Pathogenesis of solitary right aortic arch: a mass effect hypothesis based on observations of serial human embryonic sections.

作者信息

Jin Zhe W, Yamada Tomonori, Kim Ji H, Rodríguez-Vázquez José F, Murakami Gen, Arakawa Keiji

机构信息

1Department of Anatomy,Histology and Embryology,Yanbian University Medical College,Yanji City,Jilin Province,China.

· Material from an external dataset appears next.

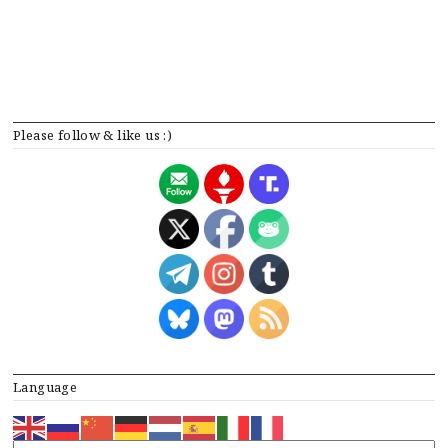
Please follow & like us :)
Language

2Division of Internal Medicine,Iwamizawa Asuka Hospital,Iwamizawa,Japan.

出版信息

Cardiol Young. 2017 Mar;27(2):359-368. doi: 10.1017/S1047951115002152. Epub 2015 Oct 5.

Abstract

In general, solitary right aortic arch carries the left-sided ductus arteriosus communicating between the left subclavian and pulmonary arteries or the right-sided ductus connecting the descending aorta to the left pulmonary artery. Serial sections of fifteen 5- to 6-week-old embryos and ten 8- to 9-week-old fetuses suggested that the pathogenesis was unrelated to inversion due to dysfunction in gene cascades that control the systemic left/right axis. With inversion, conversely, the ductus or the sixth pharyngeal arch artery should connect to the right pulmonary artery. The disappearance of the right aortic arch started before the caudal migration of the aortic attachment of the ductus. Sympathetic nerve ganglia developed immediately posterior to both aortae, with a single embryonic specimen showing a large ganglion at the midline close to the union of the aortic arches. These ganglia may interfere with blood flow through the distal left arch, resulting in the ductus ending at the descending aorta behind the oesophagus. In another fetus examined, a midline shift of the ductus course resulted in the trachea curving posteriorly. Therefore, solitary right arch is likely to accompany abnormalities of the surrounding structures. The timing and site of the obstruction should be different between types: an almost midline obstruction near the aortic union needed for the development of the left-sided ductus and a distal obstruction near the left subclavian arterial origin needed for the development of the right-sided ductus. A mass effect of the sympathetic ganglia may explain the pathogenesis of any type of anomalous ductus arteriosus shown in previous reports of the solitary right arch.

摘要

一般来说,孤立性右主动脉弓伴有左侧动脉导管,该导管在左锁骨下动脉与肺动脉之间连通,或者伴有右侧动脉导管,将降主动脉与左肺动脉相连。对15个5至6周龄胚胎和10个8至9周龄胎儿的连续切片研究表明,其发病机制与因控制体轴左右轴的基因级联功能障碍导致的反转无关。相反,若发生反转,动脉导管或第六对咽弓动脉应连接至右肺动脉。右主动脉弓的消失在动脉导管主动脉附着点的尾端迁移之前就已开始。交感神经节在两条主动脉后方紧邻处发育,有一个胚胎标本显示在靠近主动脉弓汇合处的中线处有一个大神经节。这些神经节可能会干扰通过左弓远端的血流,导致动脉导管在食管后方的降主动脉处终止。在另一个检查的胎儿中,动脉导管走行的中线移位导致气管向后弯曲。因此,孤立性右主动脉弓可能伴有周围结构的异常。不同类型之间梗阻的时间和部位应该有所不同:左侧动脉导管发育需要在主动脉汇合处附近有一个几乎位于中线的梗阻,而右侧动脉导管发育需要在左锁骨下动脉起始处附近有一个远端梗阻。交感神经节的占位效应可能解释了先前孤立性右主动脉弓报告中所示任何类型动脉导管未闭的发病机制。